The first demo to the CTO. He bore with the slowness. But he saw what the bottleneck was. Not the software nor the architecture. Just compute. Then they trusted me enough to ask if I wanted AWS. I thought for a moment that if I got AWS, I would still have to work on this 14-inch laptop, which I could not bear with. So I asked for a Workstation instead (probably the best save of my early career).

Then the requirement and approval email trail started. I searched, did my research, and gave the specifications for a custom-built desktop. Explained CUDA cores for GPU requirement, VRAM, why AMD Ryzen and not Intel - just for pure multi-core performance. Explained why a custom-built workstation made more sense than prebuilt systems. Even the 24-inch monitor had an engineering rationale: supporting split-screen work across the IDE, terminal, frontend, backend, and documentation.

The second demo. Now the app was deployed on the office local network listening on 0.0.0.0, and the office laptop became just another client. The CTO asks, “Can we also play only the relevant clip of the training video?” That changed things. Now I needed timestamps. Whisper alone wasn’t enough. I discovered forced alignment. I wasn’t just building a chatbot anymore. I was starting to think in terms of systems.
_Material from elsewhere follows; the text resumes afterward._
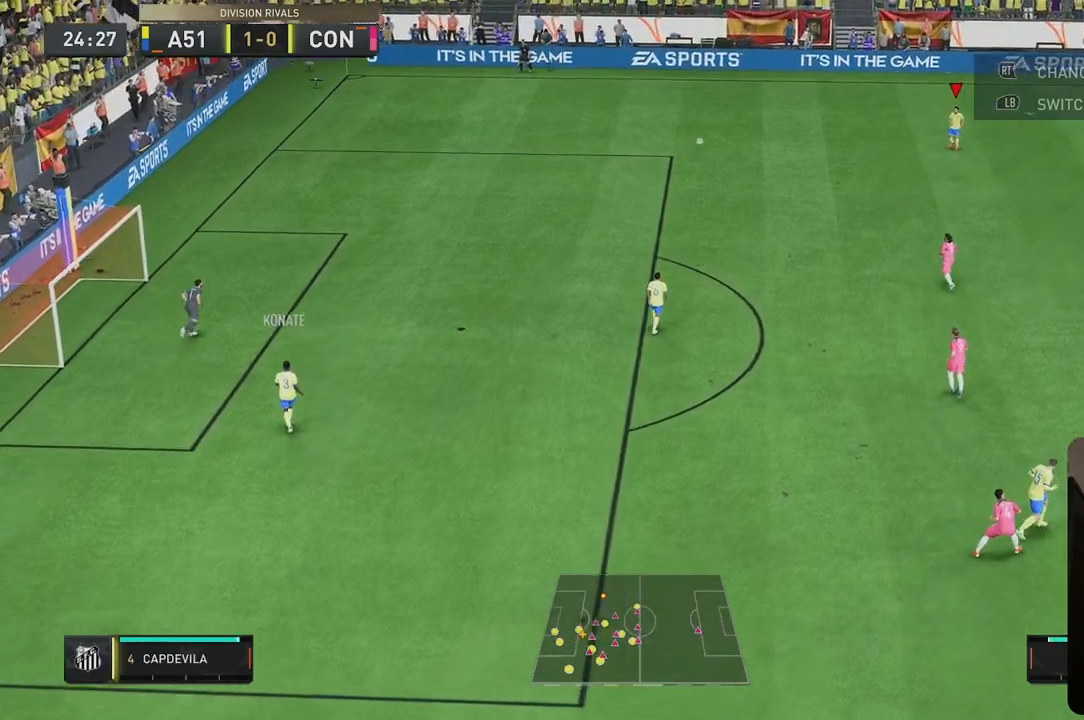
{"buttons": [], "left_stick": "right", "right_stick": "center", "events": [[100, "left_stick", "right"]]}
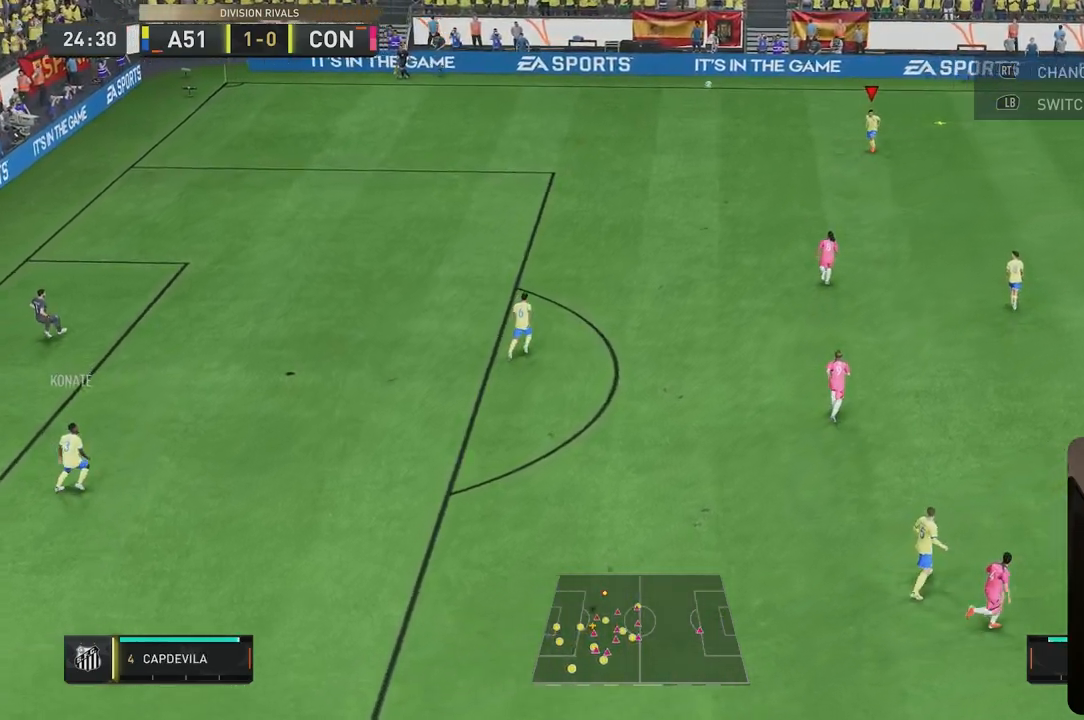
{"buttons": [], "left_stick": "right", "right_stick": "center", "events": []}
But Windows starts fighting back, as is its reputation. New tools needed specific Torch and CUDA versions, and the conda env was giving the painful build failed for pip install torch+cu. Dependencies start conflicting. Spent more time fighting the env than writing code.

My Linux canon event - then came WSL Ubuntu, fresh env, a stable and widely supported torch+cu, vLLM discovered and installed in the process. env starts working. It was a beautiful transition that shaped almost every engineering project I worked on afterwards.